*** READING PASSAGE Section Begins ***

Despite Plaintiff's failure to enunciate clearly this legal argument or highlight many relevant facts to support it, one does not have to think long or hard to see why the record provides a sufficient basis upon which a jury could conclude that a reasonable employee in Plaintiff's shoes may have found the August reports so adverse that he or she might have been dissuaded from making complaints. Defendant does not dispute it gave all four of the August reports to Plaintiff on August 21, despite the fact that each report refers to conduct that Plaintiff allegedly engaged in on four different days — July 29, August 1, August 2, and August 8. Plf. Resp. Mot. Sum. J. Retal., Ex. D-G (doc. #49). Each report contains a section titled "Potential results if action not followed." In three of these reports, Defendant indicated in that section "Further disciplinary action up to and including termination." In the fourth report, again given to Plaintiff the same day as the other three but refers to conduct that occurred on August 8, the "Potential results if action not followed" section reads: "Immediate termination." This report also stated: "This is final warning to [Plaintiff] regarding discourteous conduct toward guests. Any further incident of discourteous conduct toward a guest will result in immediate termination." The Tenth Circuit has explained that warnings given to an employee may be adverse when they increase the chance that termination would result from further infractions. See Roberts v. Roadway Exp., Inc., 149 F.3d 1098, 1104 (10th Cir. 1998) ("[T]he record indicates that the more warnings an employee received, the more likely he or she was to be terminated for a further infraction. . . . This alone is enough to constitute adverse action."); Marx v. Schnuck Mkts., Inc., 76 F.3d 324, 329 (10th Cir. 1996) (noting that pattern of retaliation began with the plaintiff being "written up"). Because three of the August reports indicate that if Plaintiff did not correct her behavior further disciplinary action including termination would result and the fourth August report explicitly declared a further infraction would result in her immediate termination, a jury could conclude these reports were sufficiently adverse so as to dissuade a reasonable employee in Plaintiff's shoes from making further complaints about her hostile work environment.

*** READING PASSAGE Section Ends ***

- [WORK INSTRUCTION 1]: Reproduce the saved entries verbatim, beginning with the first line of the entries and continuing through the line containing "Rhodiola cseppek – tinktúra –", both ends included.

*** TASK MATERIAL Section Begins ***

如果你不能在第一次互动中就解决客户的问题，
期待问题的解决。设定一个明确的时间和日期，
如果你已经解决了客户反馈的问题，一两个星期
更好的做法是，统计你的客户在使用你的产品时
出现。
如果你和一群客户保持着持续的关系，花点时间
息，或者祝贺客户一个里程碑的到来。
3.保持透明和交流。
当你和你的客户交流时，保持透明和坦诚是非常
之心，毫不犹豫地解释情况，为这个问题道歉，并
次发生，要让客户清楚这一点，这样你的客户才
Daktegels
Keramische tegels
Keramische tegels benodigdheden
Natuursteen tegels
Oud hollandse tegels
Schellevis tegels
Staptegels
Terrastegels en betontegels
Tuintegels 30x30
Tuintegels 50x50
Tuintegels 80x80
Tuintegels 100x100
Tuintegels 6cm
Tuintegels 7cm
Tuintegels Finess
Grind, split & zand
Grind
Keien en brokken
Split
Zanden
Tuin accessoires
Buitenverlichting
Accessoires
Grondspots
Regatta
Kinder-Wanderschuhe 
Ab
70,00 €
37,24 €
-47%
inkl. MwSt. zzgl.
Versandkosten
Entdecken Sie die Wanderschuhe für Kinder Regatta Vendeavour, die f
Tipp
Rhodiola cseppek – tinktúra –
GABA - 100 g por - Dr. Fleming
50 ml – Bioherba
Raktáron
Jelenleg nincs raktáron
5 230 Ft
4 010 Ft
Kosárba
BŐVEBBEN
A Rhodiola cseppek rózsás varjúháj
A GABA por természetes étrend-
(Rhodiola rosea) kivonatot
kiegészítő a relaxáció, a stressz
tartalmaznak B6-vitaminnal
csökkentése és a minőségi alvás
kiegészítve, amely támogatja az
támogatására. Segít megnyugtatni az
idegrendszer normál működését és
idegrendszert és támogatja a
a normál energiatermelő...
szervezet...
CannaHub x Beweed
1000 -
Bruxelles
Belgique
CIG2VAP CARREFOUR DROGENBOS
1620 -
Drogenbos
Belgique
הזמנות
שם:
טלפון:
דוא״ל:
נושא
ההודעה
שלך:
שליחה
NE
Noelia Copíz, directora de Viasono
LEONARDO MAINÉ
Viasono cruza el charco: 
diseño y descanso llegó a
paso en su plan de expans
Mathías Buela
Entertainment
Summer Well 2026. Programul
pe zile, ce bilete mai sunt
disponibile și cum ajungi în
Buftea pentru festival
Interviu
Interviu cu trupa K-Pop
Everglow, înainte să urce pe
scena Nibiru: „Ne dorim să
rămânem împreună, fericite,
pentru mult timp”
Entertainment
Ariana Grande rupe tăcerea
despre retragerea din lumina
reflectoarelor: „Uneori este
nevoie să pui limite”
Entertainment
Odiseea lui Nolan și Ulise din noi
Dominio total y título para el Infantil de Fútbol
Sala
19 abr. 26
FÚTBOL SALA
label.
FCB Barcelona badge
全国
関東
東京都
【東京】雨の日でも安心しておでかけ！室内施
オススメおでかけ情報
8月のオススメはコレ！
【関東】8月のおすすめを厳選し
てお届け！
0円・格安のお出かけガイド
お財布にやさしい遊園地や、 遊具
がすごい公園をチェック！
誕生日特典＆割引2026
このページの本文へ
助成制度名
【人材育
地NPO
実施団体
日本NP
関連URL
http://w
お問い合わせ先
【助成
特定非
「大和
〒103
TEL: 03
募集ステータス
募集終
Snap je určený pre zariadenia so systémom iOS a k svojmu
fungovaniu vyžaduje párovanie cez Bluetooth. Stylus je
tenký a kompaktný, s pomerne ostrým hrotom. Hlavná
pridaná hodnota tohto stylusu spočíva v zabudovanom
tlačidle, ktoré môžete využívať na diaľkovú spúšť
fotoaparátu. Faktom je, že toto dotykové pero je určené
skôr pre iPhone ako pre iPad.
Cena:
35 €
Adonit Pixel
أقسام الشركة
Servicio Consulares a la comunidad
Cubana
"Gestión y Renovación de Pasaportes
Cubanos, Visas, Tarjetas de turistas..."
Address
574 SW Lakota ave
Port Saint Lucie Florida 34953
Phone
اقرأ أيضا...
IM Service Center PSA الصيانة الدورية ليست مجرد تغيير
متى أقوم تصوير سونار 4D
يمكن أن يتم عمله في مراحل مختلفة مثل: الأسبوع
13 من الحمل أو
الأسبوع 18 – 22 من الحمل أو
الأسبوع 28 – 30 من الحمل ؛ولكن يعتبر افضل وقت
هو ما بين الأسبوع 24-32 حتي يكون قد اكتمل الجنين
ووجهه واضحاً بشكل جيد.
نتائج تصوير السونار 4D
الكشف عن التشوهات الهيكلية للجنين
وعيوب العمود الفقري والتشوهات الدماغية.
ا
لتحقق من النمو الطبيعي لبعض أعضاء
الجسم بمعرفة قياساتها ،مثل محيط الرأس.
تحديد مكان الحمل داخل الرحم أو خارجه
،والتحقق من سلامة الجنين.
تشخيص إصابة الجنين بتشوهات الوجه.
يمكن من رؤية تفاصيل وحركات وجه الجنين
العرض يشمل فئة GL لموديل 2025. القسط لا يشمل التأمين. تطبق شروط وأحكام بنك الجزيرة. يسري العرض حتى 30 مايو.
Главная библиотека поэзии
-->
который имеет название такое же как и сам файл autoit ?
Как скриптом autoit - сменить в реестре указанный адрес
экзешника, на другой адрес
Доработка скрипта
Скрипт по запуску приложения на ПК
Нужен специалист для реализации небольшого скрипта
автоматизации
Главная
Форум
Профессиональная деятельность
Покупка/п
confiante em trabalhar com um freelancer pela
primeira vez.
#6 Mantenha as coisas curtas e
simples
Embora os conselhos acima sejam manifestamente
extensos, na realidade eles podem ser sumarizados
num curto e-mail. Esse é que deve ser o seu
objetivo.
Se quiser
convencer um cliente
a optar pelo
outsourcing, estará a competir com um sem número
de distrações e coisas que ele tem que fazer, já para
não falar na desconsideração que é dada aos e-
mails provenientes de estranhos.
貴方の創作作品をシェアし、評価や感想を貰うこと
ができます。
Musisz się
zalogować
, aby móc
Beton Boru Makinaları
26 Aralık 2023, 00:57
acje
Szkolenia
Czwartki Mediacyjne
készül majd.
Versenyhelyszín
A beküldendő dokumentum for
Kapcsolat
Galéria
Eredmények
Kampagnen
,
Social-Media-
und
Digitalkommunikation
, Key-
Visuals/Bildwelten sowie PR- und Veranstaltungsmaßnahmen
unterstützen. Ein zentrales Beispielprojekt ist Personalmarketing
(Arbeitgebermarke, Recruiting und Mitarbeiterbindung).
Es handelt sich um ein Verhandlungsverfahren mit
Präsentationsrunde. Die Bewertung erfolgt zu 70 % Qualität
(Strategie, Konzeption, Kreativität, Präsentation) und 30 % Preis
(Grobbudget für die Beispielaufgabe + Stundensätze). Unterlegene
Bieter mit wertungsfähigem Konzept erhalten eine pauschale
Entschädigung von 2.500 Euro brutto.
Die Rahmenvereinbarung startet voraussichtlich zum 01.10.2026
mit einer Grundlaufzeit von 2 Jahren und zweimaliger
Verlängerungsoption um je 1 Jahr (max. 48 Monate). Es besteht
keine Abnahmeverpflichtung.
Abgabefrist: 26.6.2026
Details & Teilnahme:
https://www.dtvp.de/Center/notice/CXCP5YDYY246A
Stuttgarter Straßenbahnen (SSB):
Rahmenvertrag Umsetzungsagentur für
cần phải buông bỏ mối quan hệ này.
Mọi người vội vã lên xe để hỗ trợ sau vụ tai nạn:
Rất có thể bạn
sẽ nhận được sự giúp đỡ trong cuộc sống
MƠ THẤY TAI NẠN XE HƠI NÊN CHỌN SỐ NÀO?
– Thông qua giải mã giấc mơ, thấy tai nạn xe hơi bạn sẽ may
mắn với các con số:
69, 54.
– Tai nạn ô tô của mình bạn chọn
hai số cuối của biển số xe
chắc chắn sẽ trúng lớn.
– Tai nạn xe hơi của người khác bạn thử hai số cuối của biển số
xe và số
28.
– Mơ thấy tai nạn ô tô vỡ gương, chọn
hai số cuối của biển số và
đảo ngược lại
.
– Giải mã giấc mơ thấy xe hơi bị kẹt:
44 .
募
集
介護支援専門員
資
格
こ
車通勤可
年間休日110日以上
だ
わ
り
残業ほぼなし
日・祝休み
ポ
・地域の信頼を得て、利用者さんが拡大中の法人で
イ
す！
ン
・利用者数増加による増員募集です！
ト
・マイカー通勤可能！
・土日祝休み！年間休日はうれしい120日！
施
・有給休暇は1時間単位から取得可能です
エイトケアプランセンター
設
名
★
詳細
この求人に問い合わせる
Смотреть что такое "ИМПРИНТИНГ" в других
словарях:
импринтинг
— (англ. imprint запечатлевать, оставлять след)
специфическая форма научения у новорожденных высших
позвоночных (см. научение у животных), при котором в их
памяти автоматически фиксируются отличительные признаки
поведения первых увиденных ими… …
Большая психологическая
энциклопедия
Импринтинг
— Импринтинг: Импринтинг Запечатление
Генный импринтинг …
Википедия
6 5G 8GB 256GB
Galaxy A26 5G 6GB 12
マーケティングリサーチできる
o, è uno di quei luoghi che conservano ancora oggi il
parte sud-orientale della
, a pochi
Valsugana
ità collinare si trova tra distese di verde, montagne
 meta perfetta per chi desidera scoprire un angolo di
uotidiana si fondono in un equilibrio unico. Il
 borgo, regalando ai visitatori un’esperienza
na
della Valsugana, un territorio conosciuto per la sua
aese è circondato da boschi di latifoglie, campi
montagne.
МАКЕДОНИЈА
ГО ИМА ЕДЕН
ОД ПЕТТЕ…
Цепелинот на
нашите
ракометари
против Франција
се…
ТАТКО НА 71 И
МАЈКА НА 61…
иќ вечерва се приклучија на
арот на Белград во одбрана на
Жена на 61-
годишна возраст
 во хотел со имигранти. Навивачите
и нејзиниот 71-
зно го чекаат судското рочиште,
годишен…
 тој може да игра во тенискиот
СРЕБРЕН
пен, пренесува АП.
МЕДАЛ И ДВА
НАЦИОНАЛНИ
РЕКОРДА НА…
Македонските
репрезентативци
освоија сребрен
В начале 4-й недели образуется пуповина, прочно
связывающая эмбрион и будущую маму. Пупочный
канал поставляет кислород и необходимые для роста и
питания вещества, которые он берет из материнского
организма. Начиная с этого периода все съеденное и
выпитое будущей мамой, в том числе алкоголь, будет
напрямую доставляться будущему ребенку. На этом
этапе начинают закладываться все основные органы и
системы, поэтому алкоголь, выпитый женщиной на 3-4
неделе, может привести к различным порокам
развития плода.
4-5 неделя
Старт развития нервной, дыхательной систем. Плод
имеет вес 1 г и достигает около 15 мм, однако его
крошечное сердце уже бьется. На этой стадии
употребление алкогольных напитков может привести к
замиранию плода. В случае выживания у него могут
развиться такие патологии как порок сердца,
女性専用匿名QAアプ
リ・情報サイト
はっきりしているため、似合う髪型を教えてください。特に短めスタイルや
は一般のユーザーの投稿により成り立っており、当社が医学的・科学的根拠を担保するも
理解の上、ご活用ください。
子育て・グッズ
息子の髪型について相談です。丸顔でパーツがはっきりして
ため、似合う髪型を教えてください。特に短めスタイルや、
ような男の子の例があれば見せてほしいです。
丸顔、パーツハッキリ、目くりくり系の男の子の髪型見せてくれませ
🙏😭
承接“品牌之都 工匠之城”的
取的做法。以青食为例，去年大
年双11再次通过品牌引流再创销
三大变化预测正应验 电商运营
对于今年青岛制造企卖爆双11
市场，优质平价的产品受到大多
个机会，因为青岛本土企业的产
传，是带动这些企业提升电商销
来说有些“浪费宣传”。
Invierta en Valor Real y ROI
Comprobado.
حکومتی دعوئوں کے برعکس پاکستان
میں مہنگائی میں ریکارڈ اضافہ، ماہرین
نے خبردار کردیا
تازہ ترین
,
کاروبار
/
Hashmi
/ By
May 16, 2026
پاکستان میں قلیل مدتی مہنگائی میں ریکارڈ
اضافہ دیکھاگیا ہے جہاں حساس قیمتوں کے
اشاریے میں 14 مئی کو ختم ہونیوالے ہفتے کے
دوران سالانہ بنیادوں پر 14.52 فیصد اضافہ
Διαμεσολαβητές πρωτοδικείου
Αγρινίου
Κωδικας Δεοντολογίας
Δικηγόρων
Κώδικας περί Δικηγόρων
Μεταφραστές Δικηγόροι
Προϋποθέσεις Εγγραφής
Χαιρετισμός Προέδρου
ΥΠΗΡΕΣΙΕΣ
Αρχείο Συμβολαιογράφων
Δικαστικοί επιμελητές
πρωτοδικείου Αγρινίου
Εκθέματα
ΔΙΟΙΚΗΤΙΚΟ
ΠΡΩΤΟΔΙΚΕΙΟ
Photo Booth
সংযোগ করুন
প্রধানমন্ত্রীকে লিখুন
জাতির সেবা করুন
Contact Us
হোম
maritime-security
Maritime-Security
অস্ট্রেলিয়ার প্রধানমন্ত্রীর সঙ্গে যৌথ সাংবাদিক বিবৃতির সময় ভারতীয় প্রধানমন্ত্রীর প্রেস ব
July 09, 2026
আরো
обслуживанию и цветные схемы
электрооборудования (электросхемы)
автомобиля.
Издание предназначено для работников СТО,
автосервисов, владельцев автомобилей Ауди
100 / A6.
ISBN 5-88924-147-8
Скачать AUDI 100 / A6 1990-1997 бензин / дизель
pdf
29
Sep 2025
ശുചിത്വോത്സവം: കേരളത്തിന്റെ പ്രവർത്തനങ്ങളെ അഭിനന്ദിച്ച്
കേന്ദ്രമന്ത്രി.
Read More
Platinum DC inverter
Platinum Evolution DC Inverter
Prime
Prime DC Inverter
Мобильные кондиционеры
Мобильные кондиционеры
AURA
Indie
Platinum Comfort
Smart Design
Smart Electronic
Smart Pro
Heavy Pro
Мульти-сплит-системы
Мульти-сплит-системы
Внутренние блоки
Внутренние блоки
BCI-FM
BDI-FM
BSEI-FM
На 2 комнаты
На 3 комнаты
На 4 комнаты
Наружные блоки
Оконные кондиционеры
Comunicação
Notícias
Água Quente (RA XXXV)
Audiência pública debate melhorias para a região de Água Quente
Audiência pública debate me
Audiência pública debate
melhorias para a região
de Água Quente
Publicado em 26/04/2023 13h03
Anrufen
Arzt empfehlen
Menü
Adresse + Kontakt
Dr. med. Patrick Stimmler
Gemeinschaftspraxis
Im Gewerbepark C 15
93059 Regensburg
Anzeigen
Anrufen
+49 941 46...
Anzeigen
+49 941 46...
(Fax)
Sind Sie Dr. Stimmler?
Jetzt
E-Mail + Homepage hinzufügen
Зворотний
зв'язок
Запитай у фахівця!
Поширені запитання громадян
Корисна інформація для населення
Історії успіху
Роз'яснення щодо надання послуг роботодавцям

*** TASK MATERIAL Section Ends ***

- [WORK INSTRUCTION 2]: In the passage on the August reports, translate this sentence into Spanish: "The Tenth Circuit has explained that warnings given to an employee may be adverse when they increase the chance that termination would result from further infractions."

- [EXERCISE SOLUTION 1]:
如果你不能在第一次互动中就解决客户的问题，
期待问题的解决。设定一个明确的时间和日期，
如果你已经解决了客户反馈的问题，一两个星期
更好的做法是，统计你的客户在使用你的产品时
出现。
如果你和一群客户保持着持续的关系，花点时间
息，或者祝贺客户一个里程碑的到来。
3.保持透明和交流。
当你和你的客户交流时，保持透明和坦诚是非常
之心，毫不犹豫地解释情况，为这个问题道歉，并
次发生，要让客户清楚这一点，这样你的客户才
Daktegels
Keramische tegels
Keramische tegels benodigdheden
Natuursteen tegels
Oud hollandse tegels
Schellevis tegels
Staptegels
Terrastegels en betontegels
Tuintegels 30x30
Tuintegels 50x50
Tuintegels 80x80
Tuintegels 100x100
Tuintegels 6cm
Tuintegels 7cm
Tuintegels Finess
Grind, split & zand
Grind
Keien en brokken
Split
Zanden
Tuin accessoires
Buitenverlichting
Accessoires
Grondspots
Regatta
Kinder-Wanderschuhe 
Ab
70,00 €
37,24 €
-47%
inkl. MwSt. zzgl.
Versandkosten
Entdecken Sie die Wanderschuhe für Kinder Regatta Vendeavour, die f
Tipp
Rhodiola cseppek – tinktúra –

- [EXERCISE SOLUTION 2]: El Décimo Circuito ha explicado que las advertencias dadas a un empleado pueden ser adversas cuando aumentan la probabilidad de que nuevas infracciones den lugar al despido.